L’expert de l’article 1843-4 du Code civil est un technicien de l’évaluation dont la mission consiste à parfaire un acte juridique de cession en arrêtant le prix.

Son évaluation se cantonner à une stricte mission de chiffrage. Le tiers estimateur ne peut ainsi interpréter le contrat, car ce serait interpréter la « loi des parties ».

L’expert peut retenir plusieurs méthodes d’évaluations.

La chambre commerciale de la Cour de cassation est venue préciser dans son arrêt du 7 mai 2025 qu’en cas de pluralité de méthodes d’évaluation du prix de cession de droits sociaux par un expert désigné sur le fondement de l’article 1843-4, I, du Code civil, il appartient au juge de trancher la méthode d’évaluation applicable.
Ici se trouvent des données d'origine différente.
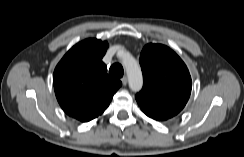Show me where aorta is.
<instances>
[{
  "instance_id": "762f6f07",
  "label": "aorta",
  "mask_w": 244,
  "mask_h": 157,
  "mask_svg": "<svg viewBox=\"0 0 244 157\" xmlns=\"http://www.w3.org/2000/svg\"><path fill=\"white\" fill-rule=\"evenodd\" d=\"M122 63L127 73L130 89L133 91L141 90L143 85V77L141 69L136 60L130 55L124 54Z\"/></svg>"
}]
</instances>
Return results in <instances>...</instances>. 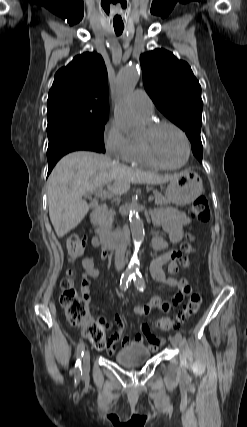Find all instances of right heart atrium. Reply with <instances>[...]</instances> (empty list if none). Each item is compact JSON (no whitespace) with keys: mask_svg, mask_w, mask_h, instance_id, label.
<instances>
[{"mask_svg":"<svg viewBox=\"0 0 247 427\" xmlns=\"http://www.w3.org/2000/svg\"><path fill=\"white\" fill-rule=\"evenodd\" d=\"M102 141L110 156L118 160H129L131 141L114 121L109 120L105 124L102 132Z\"/></svg>","mask_w":247,"mask_h":427,"instance_id":"1","label":"right heart atrium"}]
</instances>
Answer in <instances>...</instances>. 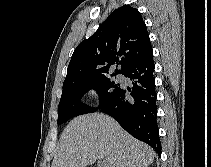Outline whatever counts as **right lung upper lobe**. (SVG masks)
<instances>
[{"label":"right lung upper lobe","mask_w":211,"mask_h":167,"mask_svg":"<svg viewBox=\"0 0 211 167\" xmlns=\"http://www.w3.org/2000/svg\"><path fill=\"white\" fill-rule=\"evenodd\" d=\"M153 54L149 35L139 11L129 5L113 11L88 39L73 52L63 86L103 77L115 63L112 75L123 74Z\"/></svg>","instance_id":"obj_1"}]
</instances>
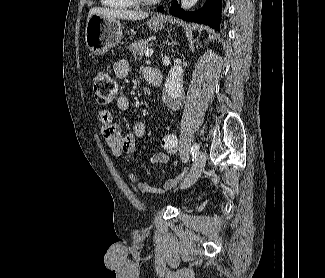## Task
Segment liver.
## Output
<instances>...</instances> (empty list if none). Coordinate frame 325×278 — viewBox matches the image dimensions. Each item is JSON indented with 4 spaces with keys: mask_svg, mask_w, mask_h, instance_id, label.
Segmentation results:
<instances>
[{
    "mask_svg": "<svg viewBox=\"0 0 325 278\" xmlns=\"http://www.w3.org/2000/svg\"><path fill=\"white\" fill-rule=\"evenodd\" d=\"M94 14H98L106 18L122 20H142L147 18L149 15L147 12L142 11H129L113 8L93 7L88 13V19Z\"/></svg>",
    "mask_w": 325,
    "mask_h": 278,
    "instance_id": "obj_1",
    "label": "liver"
}]
</instances>
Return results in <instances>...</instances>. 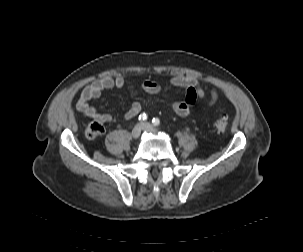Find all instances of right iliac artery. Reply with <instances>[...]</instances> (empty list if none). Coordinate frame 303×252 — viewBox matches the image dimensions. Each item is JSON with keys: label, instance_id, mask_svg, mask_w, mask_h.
Instances as JSON below:
<instances>
[{"label": "right iliac artery", "instance_id": "obj_1", "mask_svg": "<svg viewBox=\"0 0 303 252\" xmlns=\"http://www.w3.org/2000/svg\"><path fill=\"white\" fill-rule=\"evenodd\" d=\"M139 121H145L147 119V115L145 113H142L139 115Z\"/></svg>", "mask_w": 303, "mask_h": 252}]
</instances>
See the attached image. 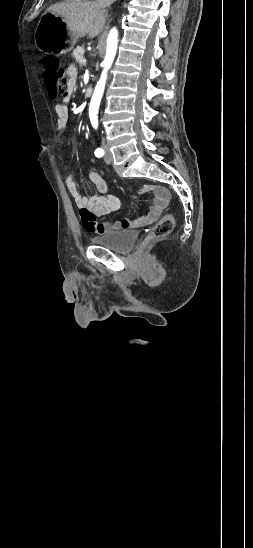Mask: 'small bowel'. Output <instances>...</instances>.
Returning <instances> with one entry per match:
<instances>
[{"mask_svg": "<svg viewBox=\"0 0 253 548\" xmlns=\"http://www.w3.org/2000/svg\"><path fill=\"white\" fill-rule=\"evenodd\" d=\"M66 72L68 76V94L65 96L63 103H57L55 105V112L57 115L56 127L59 133H63L67 127L69 109L65 102L68 100L69 95L76 85L77 72L75 67L70 66ZM89 180L97 191V194L90 198L82 194L72 175L68 174L65 177L66 187L76 205L80 208L79 215L83 226L91 233L102 234L123 228H135L148 225L154 222L170 203L171 194L167 188L162 186L143 185L139 189V195L146 196L150 193L154 194L153 205L144 216L134 220L122 219L120 221L98 223L96 220L97 218L103 217L117 209L118 200L114 195L108 193L107 183L98 171H91L89 173Z\"/></svg>", "mask_w": 253, "mask_h": 548, "instance_id": "c3829d8e", "label": "small bowel"}]
</instances>
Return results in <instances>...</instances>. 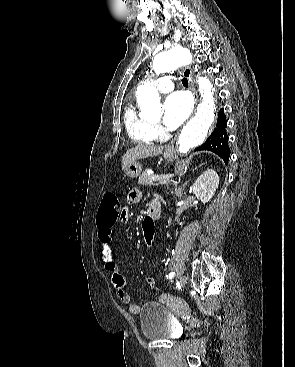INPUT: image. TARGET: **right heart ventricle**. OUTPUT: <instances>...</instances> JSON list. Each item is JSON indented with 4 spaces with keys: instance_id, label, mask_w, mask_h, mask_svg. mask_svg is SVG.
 Returning a JSON list of instances; mask_svg holds the SVG:
<instances>
[{
    "instance_id": "obj_1",
    "label": "right heart ventricle",
    "mask_w": 295,
    "mask_h": 367,
    "mask_svg": "<svg viewBox=\"0 0 295 367\" xmlns=\"http://www.w3.org/2000/svg\"><path fill=\"white\" fill-rule=\"evenodd\" d=\"M124 124L129 137L137 144H150L158 138L154 125L142 117L133 104L125 109Z\"/></svg>"
}]
</instances>
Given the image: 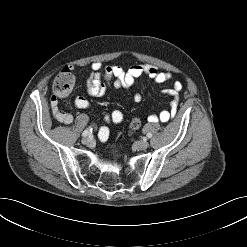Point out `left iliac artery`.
<instances>
[{
    "mask_svg": "<svg viewBox=\"0 0 247 247\" xmlns=\"http://www.w3.org/2000/svg\"><path fill=\"white\" fill-rule=\"evenodd\" d=\"M147 137H148V138H151V137H152V134H151V133H148V134H147Z\"/></svg>",
    "mask_w": 247,
    "mask_h": 247,
    "instance_id": "obj_1",
    "label": "left iliac artery"
}]
</instances>
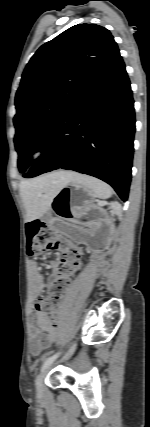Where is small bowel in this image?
Here are the masks:
<instances>
[{
	"mask_svg": "<svg viewBox=\"0 0 150 427\" xmlns=\"http://www.w3.org/2000/svg\"><path fill=\"white\" fill-rule=\"evenodd\" d=\"M60 262L51 261L50 267L57 270L52 276L51 281L57 277ZM32 279L36 291L41 292L45 287V282L39 267L35 261L30 262ZM57 338V329L52 326L44 313H36L35 325L30 328V351L33 355L40 354L47 349Z\"/></svg>",
	"mask_w": 150,
	"mask_h": 427,
	"instance_id": "obj_1",
	"label": "small bowel"
}]
</instances>
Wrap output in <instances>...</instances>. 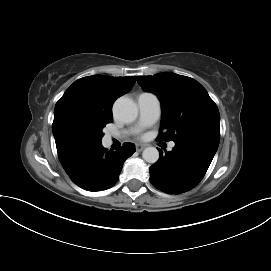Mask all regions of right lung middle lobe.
<instances>
[{"mask_svg":"<svg viewBox=\"0 0 271 271\" xmlns=\"http://www.w3.org/2000/svg\"><path fill=\"white\" fill-rule=\"evenodd\" d=\"M113 121L112 117H104L102 115H75L67 123V130L74 138L101 145L103 137L102 129L107 123Z\"/></svg>","mask_w":271,"mask_h":271,"instance_id":"dd1d6c3e","label":"right lung middle lobe"}]
</instances>
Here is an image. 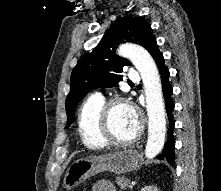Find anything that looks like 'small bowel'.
Segmentation results:
<instances>
[{"label":"small bowel","mask_w":221,"mask_h":191,"mask_svg":"<svg viewBox=\"0 0 221 191\" xmlns=\"http://www.w3.org/2000/svg\"><path fill=\"white\" fill-rule=\"evenodd\" d=\"M92 191H117V190L111 182L103 180L97 182L93 186Z\"/></svg>","instance_id":"small-bowel-1"}]
</instances>
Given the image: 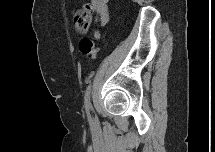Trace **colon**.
Instances as JSON below:
<instances>
[{
  "instance_id": "5ec220e1",
  "label": "colon",
  "mask_w": 215,
  "mask_h": 152,
  "mask_svg": "<svg viewBox=\"0 0 215 152\" xmlns=\"http://www.w3.org/2000/svg\"><path fill=\"white\" fill-rule=\"evenodd\" d=\"M92 9L90 4L82 5L74 15V26L79 33H85L91 22ZM80 52L88 59L94 60L97 57L96 43L91 38H83L79 43Z\"/></svg>"
}]
</instances>
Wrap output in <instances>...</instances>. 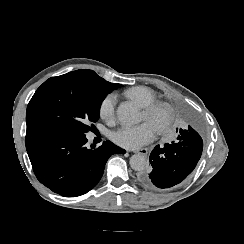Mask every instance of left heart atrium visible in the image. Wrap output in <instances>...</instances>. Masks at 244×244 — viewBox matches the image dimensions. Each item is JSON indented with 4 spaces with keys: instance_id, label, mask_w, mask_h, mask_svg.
Returning <instances> with one entry per match:
<instances>
[{
    "instance_id": "left-heart-atrium-1",
    "label": "left heart atrium",
    "mask_w": 244,
    "mask_h": 244,
    "mask_svg": "<svg viewBox=\"0 0 244 244\" xmlns=\"http://www.w3.org/2000/svg\"><path fill=\"white\" fill-rule=\"evenodd\" d=\"M157 136L156 128L150 122H145L139 126L131 128H121L112 134L115 144L135 150L143 145L152 143Z\"/></svg>"
}]
</instances>
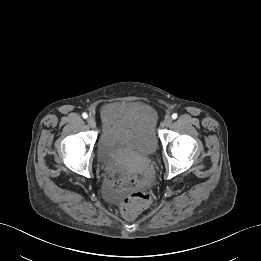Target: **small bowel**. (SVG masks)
<instances>
[{
  "label": "small bowel",
  "instance_id": "small-bowel-1",
  "mask_svg": "<svg viewBox=\"0 0 261 261\" xmlns=\"http://www.w3.org/2000/svg\"><path fill=\"white\" fill-rule=\"evenodd\" d=\"M104 132L111 135L118 130L151 128L156 120L150 107L142 103L110 102L101 109Z\"/></svg>",
  "mask_w": 261,
  "mask_h": 261
}]
</instances>
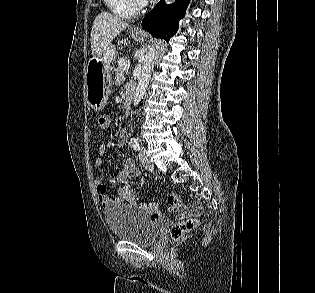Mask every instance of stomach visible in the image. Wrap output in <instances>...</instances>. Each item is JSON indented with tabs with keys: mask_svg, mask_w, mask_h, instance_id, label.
<instances>
[{
	"mask_svg": "<svg viewBox=\"0 0 315 293\" xmlns=\"http://www.w3.org/2000/svg\"><path fill=\"white\" fill-rule=\"evenodd\" d=\"M136 41L143 42L145 33L132 32ZM116 59V49L109 47L105 57L94 56L89 60L86 73V98L94 111H101L112 88V73L110 63Z\"/></svg>",
	"mask_w": 315,
	"mask_h": 293,
	"instance_id": "obj_1",
	"label": "stomach"
}]
</instances>
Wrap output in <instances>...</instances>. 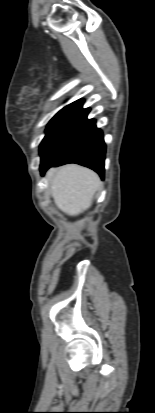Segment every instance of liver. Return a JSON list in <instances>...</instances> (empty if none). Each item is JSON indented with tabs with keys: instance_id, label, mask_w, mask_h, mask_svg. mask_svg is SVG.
Instances as JSON below:
<instances>
[{
	"instance_id": "6515ba94",
	"label": "liver",
	"mask_w": 155,
	"mask_h": 413,
	"mask_svg": "<svg viewBox=\"0 0 155 413\" xmlns=\"http://www.w3.org/2000/svg\"><path fill=\"white\" fill-rule=\"evenodd\" d=\"M51 195L56 206L70 216H76L92 205L93 196L100 187V178L92 170L68 164L47 172Z\"/></svg>"
}]
</instances>
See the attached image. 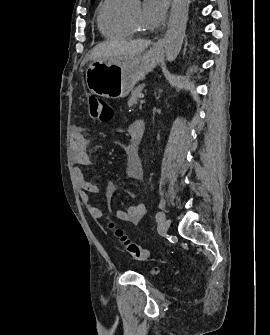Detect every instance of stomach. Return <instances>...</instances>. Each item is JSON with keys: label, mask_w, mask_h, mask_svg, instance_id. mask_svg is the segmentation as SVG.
Instances as JSON below:
<instances>
[{"label": "stomach", "mask_w": 270, "mask_h": 335, "mask_svg": "<svg viewBox=\"0 0 270 335\" xmlns=\"http://www.w3.org/2000/svg\"><path fill=\"white\" fill-rule=\"evenodd\" d=\"M162 54V48H150L146 54L95 60L86 70L87 88L101 98H126L158 66Z\"/></svg>", "instance_id": "obj_1"}]
</instances>
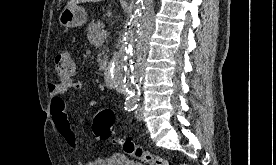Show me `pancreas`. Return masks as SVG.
I'll list each match as a JSON object with an SVG mask.
<instances>
[{
  "mask_svg": "<svg viewBox=\"0 0 276 165\" xmlns=\"http://www.w3.org/2000/svg\"><path fill=\"white\" fill-rule=\"evenodd\" d=\"M104 28V24L102 21L97 20L94 21L92 20L90 22V24L88 25V40L90 42L91 45L93 46H100L103 45V43L105 42V39H99L98 35L101 33V31ZM103 48L106 49L105 45H103ZM97 62L99 64V70L102 71L105 69L106 67V62H107V56H106V51H98L97 54Z\"/></svg>",
  "mask_w": 276,
  "mask_h": 165,
  "instance_id": "1",
  "label": "pancreas"
}]
</instances>
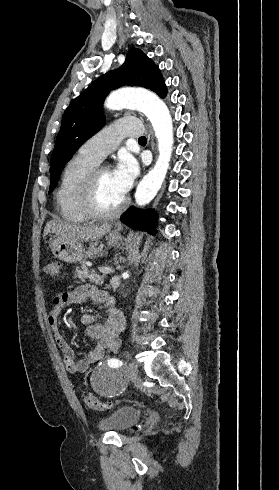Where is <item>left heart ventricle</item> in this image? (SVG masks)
<instances>
[{"mask_svg": "<svg viewBox=\"0 0 279 490\" xmlns=\"http://www.w3.org/2000/svg\"><path fill=\"white\" fill-rule=\"evenodd\" d=\"M99 204L102 208L109 210L118 205L121 198L111 179V171L107 170L101 173L99 179Z\"/></svg>", "mask_w": 279, "mask_h": 490, "instance_id": "b2bd125f", "label": "left heart ventricle"}]
</instances>
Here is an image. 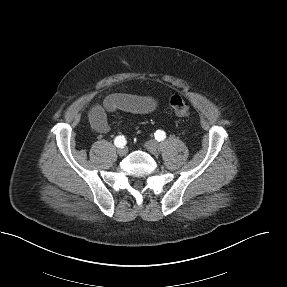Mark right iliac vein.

Il résulte de l’article 1843-4, I du Code civil que « l’expert peut, afin de ne pas retarder le cours de ses opérations, retenir différentes évaluations correspondant aux interprétations de la convention respectivement revendiquées par les parties, à charge pour le juge, après avoir procédé à la recherche nécessaire de la commune intention des parties, d’appliquer l’évaluation correspondante, laquelle s’impose alors à lui » (Cass. com., 7 mai 2025, n° 23-24.041, FB : JurisData n° 2025-006182).

Par cet arrêt, la cour précise que l’expert peut proposer plusieurs évaluations au juge chargé de trancher une difficulté d’interprétation.

Cet arrêt réaffirme avec force la répartition des rôles entre l’expert désigné sur le fondement de l’article 1843-4 du Code civil et le juge

En cas de difficulté, le président du tribunal appelé à nommer un expert chargé d’évaluer des parts sociales sur le fondement de l’article 1843-4 du Code civil selon la procédure accélérée au fond est compétent pour régler les difficultés d’exécution de la mission de l’expert (Cass. 2e civ., 3 oct. 2024, no 22-15788, F–B).